🤖 AI Summary
This work addresses the limitation of existing video multimodal large language models (MLLMs) in lacking world-centric, persistent spatial representations, which hinders consistent 3D spatial reasoning. Inspired by the mammalian dual-stream system, the authors propose the first voxelized cognitive map integrated into a video MLLM, unifying fragmented egocentric observations into a coherent 3D metric space representation within an allocentric coordinate frame. They introduce a coordinate-guided deep iterative fusion mechanism and 3D rotational positional encoding to seamlessly inject map-level spatial knowledge. The approach achieves object permanence and preserves spatial topology, establishing a new state of the art on VSI-Bench and demonstrating strong out-of-distribution generalization across SPBench, SITE-Bench, and SPAR-Bench.
📝 Abstract
Recent multimodal large language models (MLLMs) have made remarkable progress in visual understanding and language-based reasoning, yet they lack a persistent world-centered representation for spatially consistent reasoning in 3D environments. Inspired by the mammalian dual-stream system, where semantic and spatial cues are processed separately and integrated into an allocentric cognitive map, we propose SpaceMind++, a video MLLM architecture that explicitly builds a voxelized cognitive map from RGB videos.
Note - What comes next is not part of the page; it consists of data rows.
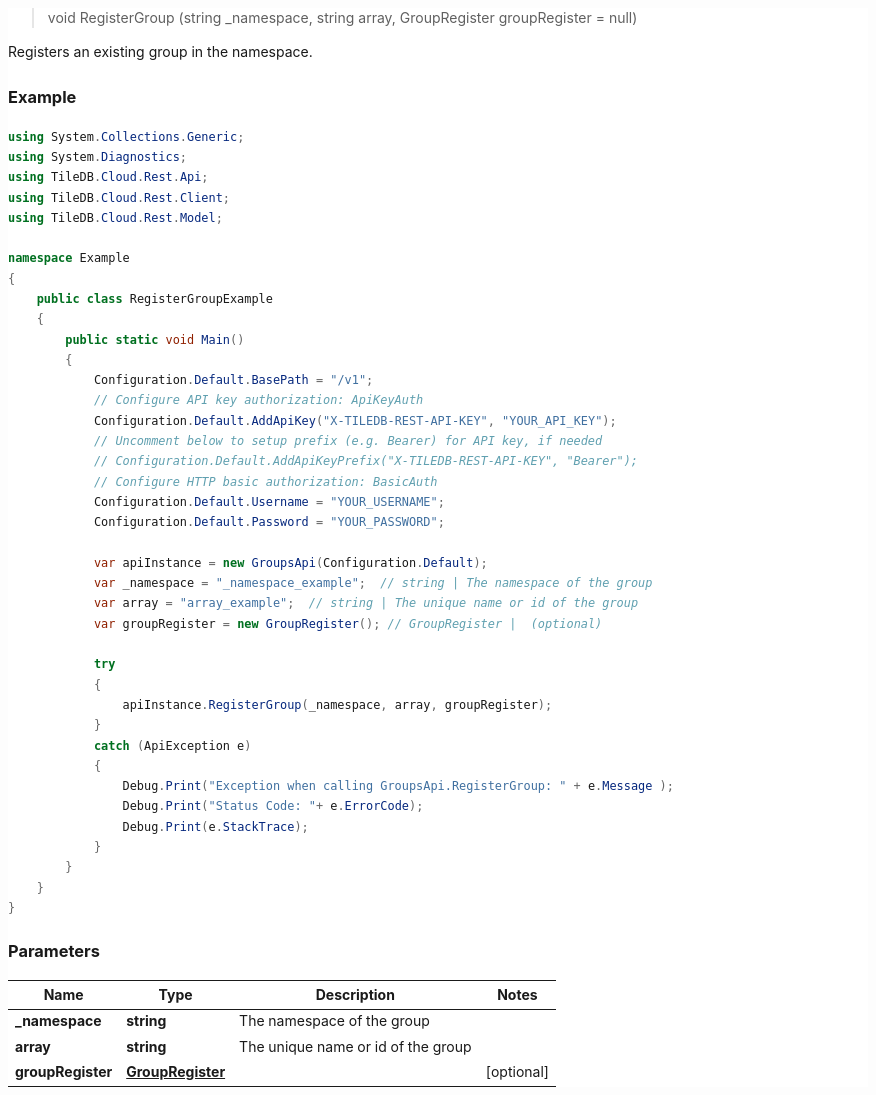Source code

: > void RegisterGroup (string _namespace, string array, GroupRegister groupRegister = null)



Registers an existing group in the namespace.

### Example

```csharp
using System.Collections.Generic;
using System.Diagnostics;
using TileDB.Cloud.Rest.Api;
using TileDB.Cloud.Rest.Client;
using TileDB.Cloud.Rest.Model;

namespace Example
{
    public class RegisterGroupExample
    {
        public static void Main()
        {
            Configuration.Default.BasePath = "/v1";
            // Configure API key authorization: ApiKeyAuth
            Configuration.Default.AddApiKey("X-TILEDB-REST-API-KEY", "YOUR_API_KEY");
            // Uncomment below to setup prefix (e.g. Bearer) for API key, if needed
            // Configuration.Default.AddApiKeyPrefix("X-TILEDB-REST-API-KEY", "Bearer");
            // Configure HTTP basic authorization: BasicAuth
            Configuration.Default.Username = "YOUR_USERNAME";
            Configuration.Default.Password = "YOUR_PASSWORD";

            var apiInstance = new GroupsApi(Configuration.Default);
            var _namespace = "_namespace_example";  // string | The namespace of the group
            var array = "array_example";  // string | The unique name or id of the group
            var groupRegister = new GroupRegister(); // GroupRegister |  (optional) 

            try
            {
                apiInstance.RegisterGroup(_namespace, array, groupRegister);
            }
            catch (ApiException e)
            {
                Debug.Print("Exception when calling GroupsApi.RegisterGroup: " + e.Message );
                Debug.Print("Status Code: "+ e.ErrorCode);
                Debug.Print(e.StackTrace);
            }
        }
    }
}
```

### Parameters


Name | Type | Description  | Notes
------------- | ------------- | ------------- | -------------
 **_namespace** | **string**| The namespace of the group | 
 **array** | **string**| The unique name or id of the group | 
 **groupRegister** | [**GroupRegister**](GroupRegister.md)|  | [optional] 

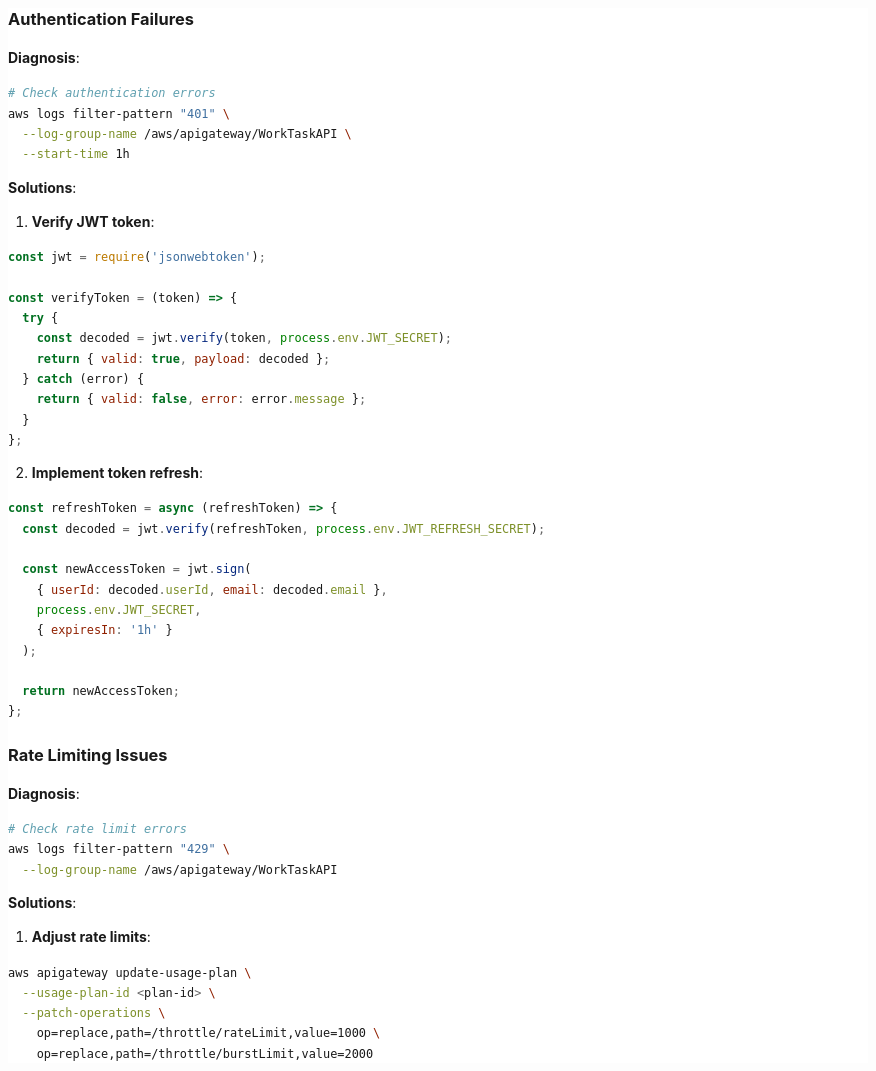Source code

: ### Authentication Failures

**Diagnosis**:
```bash
# Check authentication errors
aws logs filter-pattern "401" \
  --log-group-name /aws/apigateway/WorkTaskAPI \
  --start-time 1h
```

**Solutions**:

1. **Verify JWT token**:
```javascript
const jwt = require('jsonwebtoken');

const verifyToken = (token) => {
  try {
    const decoded = jwt.verify(token, process.env.JWT_SECRET);
    return { valid: true, payload: decoded };
  } catch (error) {
    return { valid: false, error: error.message };
  }
};
```

2. **Implement token refresh**:
```javascript
const refreshToken = async (refreshToken) => {
  const decoded = jwt.verify(refreshToken, process.env.JWT_REFRESH_SECRET);
  
  const newAccessToken = jwt.sign(
    { userId: decoded.userId, email: decoded.email },
    process.env.JWT_SECRET,
    { expiresIn: '1h' }
  );

  return newAccessToken;
};
```

### Rate Limiting Issues

**Diagnosis**:
```bash
# Check rate limit errors
aws logs filter-pattern "429" \
  --log-group-name /aws/apigateway/WorkTaskAPI
```

**Solutions**:

1. **Adjust rate limits**:
```bash
aws apigateway update-usage-plan \
  --usage-plan-id <plan-id> \
  --patch-operations \
    op=replace,path=/throttle/rateLimit,value=1000 \
    op=replace,path=/throttle/burstLimit,value=2000
```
This map reorganizes fragmented egocentric observations into a shared 3D metric representation, enabling the model to preserve object permanence and spatial topology across changing viewpoints. To make this allocentric representation usable by a pretrained video MLLM without disrupting its native visual-token interface, we introduce Coordinate-Guided Deep Iterative Fusion, a new mechanism that relays map-level spatial knowledge back into the original 2D visual features. This fusion is explicitly guided by coordinate embeddings and 3D Rotary Positional Encoding, which ground semantic interactions in metric 3D space, resembling the entorhinal binding of sensory features to metric space. Extensive experiments show that SpaceMind++ achieves new state-of-the-art performance on VSI-Bench. Furthermore, it demonstrates superior out-of-distribution generalization on SPBench, SITE-Bench, and SPAR-Bench, underscoring its robustness in unseen 3D environments.